Please do me a favor:  As the holiday season unfolds with all its headaches, stress and frustrations over not enough time or money; too little sleep; friends and family who get on your nerves no matter how much you love them; and too much eating and drinking, taka a minute to stop and say “Thank you” and “I love you” to those who matter in your life.  You never know when being able to give one more hug will no longer be a reality.

Happy Thanksgiving!

Is It 2012 Already?

I cannot believe that it is 2012 already.  Where did the time go?  I last posted around Thanksgiving—and now it is January.  I had not planned on not blogging for these last weeks of the year; it just sort of happened.  I even read other blogs rather sporadically and commented even less.  Not sure why.  But I bet there is a short story in those missing weeks.

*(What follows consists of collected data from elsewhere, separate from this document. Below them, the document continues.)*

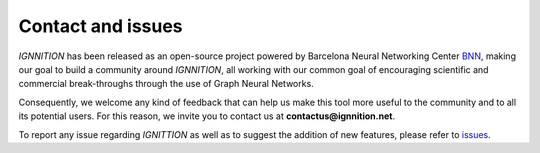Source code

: Contact and issues
==================

*IGNNITION* has been released as an open-source project powered by
Barcelona Neural Networking Center `BNN <https://bnn.upc.edu>`__, making
our goal to build a community around *IGNNITION*, all working with
our common goal of encouraging scientific and commercial break-throughs through the use of Graph Neural Networks.

Consequently, we welcome any kind of feedback that can help us make
this tool more useful to the community and to all its potential users.
For this reason, we invite you to contact us at
**contactus@ignnition.net**.

To report any issue regarding *IGNITTION* as well as to suggest the
addition of new features, please refer to
`issues <https://github.com/knowledgedefinednetworking/ignnition/issues>`__.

I started looking for reasons, alphabetically:   Absentmindedness?  Accident?  Adventure?  Alien Abduction?  Asthma Attack?  Avarice?  There is probably a bit of truth and fantasy in every option.  So I will just say the time passed, and I am getting back onto my routine.  Or trying to.  Given what day it is, I resolve to post to my blog at least twice a week, as I intended when I started this adventure.  Other resolutions will be posted later, probably.

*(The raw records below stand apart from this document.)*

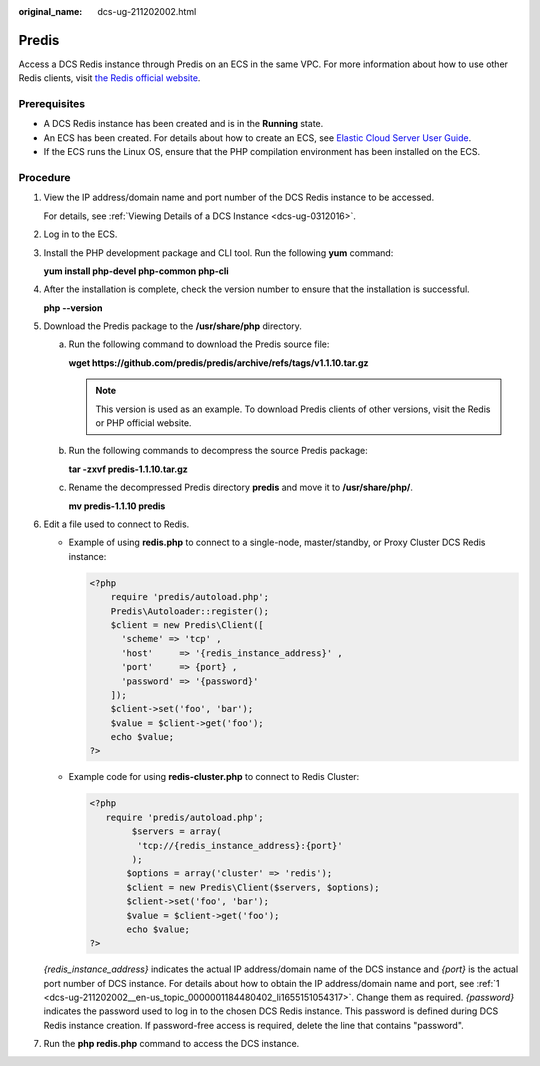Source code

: :original_name: dcs-ug-211202002.html

.. _dcs-ug-211202002:

Predis
======

Access a DCS Redis instance through Predis on an ECS in the same VPC. For more information about how to use other Redis clients, visit `the Redis official website <https://redis.io/clients>`__.

Prerequisites
-------------

-  A DCS Redis instance has been created and is in the **Running** state.
-  An ECS has been created. For details about how to create an ECS, see `Elastic Cloud Server User Guide <https://docs.otc.t-systems.com/en-us/usermanual/ecs/en-us_topic_0163572588.html>`__.
-  If the ECS runs the Linux OS, ensure that the PHP compilation environment has been installed on the ECS.

Procedure
---------

#. .. _dcs-ug-211202002__en-us_topic_0000001184480402_li1655151054317:

   View the IP address/domain name and port number of the DCS Redis instance to be accessed.

   For details, see :ref:`Viewing Details of a DCS Instance <dcs-ug-0312016>`.

#. Log in to the ECS.

#. Install the PHP development package and CLI tool. Run the following **yum** command:

   **yum install php-devel php-common php-cli**

#. After the installation is complete, check the version number to ensure that the installation is successful.

   **php --version**

#. Download the Predis package to the **/usr/share/php** directory.

   a. Run the following command to download the Predis source file:

      **wget https://github.com/predis/predis/archive/refs/tags/v1.1.10.tar.gz**

      .. note::

         This version is used as an example. To download Predis clients of other versions, visit the Redis or PHP official website.

   b. Run the following commands to decompress the source Predis package:

      **tar -zxvf predis-1.1.10.tar.gz**

   c. Rename the decompressed Predis directory **predis** and move it to **/usr/share/php/**.

      **mv predis-1.1.10 predis**

#. Edit a file used to connect to Redis.

   -  Example of using **redis.php** to connect to a single-node, master/standby, or Proxy Cluster DCS Redis instance:

      .. code-block::

         <?php
             require 'predis/autoload.php';
             Predis\Autoloader::register();
             $client = new Predis\Client([
               'scheme' => 'tcp' ,
               'host'     => '{redis_instance_address}' ,
               'port'     => {port} ,
               'password' => '{password}'
             ]);
             $client->set('foo', 'bar');
             $value = $client->get('foo');
             echo $value;
         ?>

   -  Example code for using **redis-cluster.php** to connect to Redis Cluster:

      .. code-block::

         <?php
            require 'predis/autoload.php';
                 $servers = array(
                  'tcp://{redis_instance_address}:{port}'
                 );
                $options = array('cluster' => 'redis');
                $client = new Predis\Client($servers, $options);
                $client->set('foo', 'bar');
                $value = $client->get('foo');
                echo $value;
         ?>

   *{redis_instance_address}* indicates the actual IP address/domain name of the DCS instance and *{port}* is the actual port number of DCS instance. For details about how to obtain the IP address/domain name and port, see :ref:`1 <dcs-ug-211202002__en-us_topic_0000001184480402_li1655151054317>`. Change them as required. *{password}* indicates the password used to log in to the chosen DCS Redis instance. This password is defined during DCS Redis instance creation. If password-free access is required, delete the line that contains "password".

#. Run the **php redis.php** command to access the DCS instance.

As I look back on the holiday season, I do want to say thanks to my blogging friends, who kept busy even while I was silent.  I also appreciated the time I was able to spend with my parents this year—they are both getting older with increasing problems with memory and general aches and pains.  I cannot make things better for them, but I can spend time with them and share memories, pictures, movies, chocolate, and a general good time.  My parents seemed to enjoy the little family open house early in December!

At this time of year, I also just love the Christmas Spirit—colored lights and Secret Santas and reconnecting with friends, spending time with family, enjoying holiday goodies and watching Christmas movies.  It was a good holiday. I do resolve to keep my daily gratitude journal alive, even though I do not post everything from the journal on my blog.

Happy New Year, everyone!  What are you thankful for as the old year moves on and the new year starts?  Any resolutions you want to share?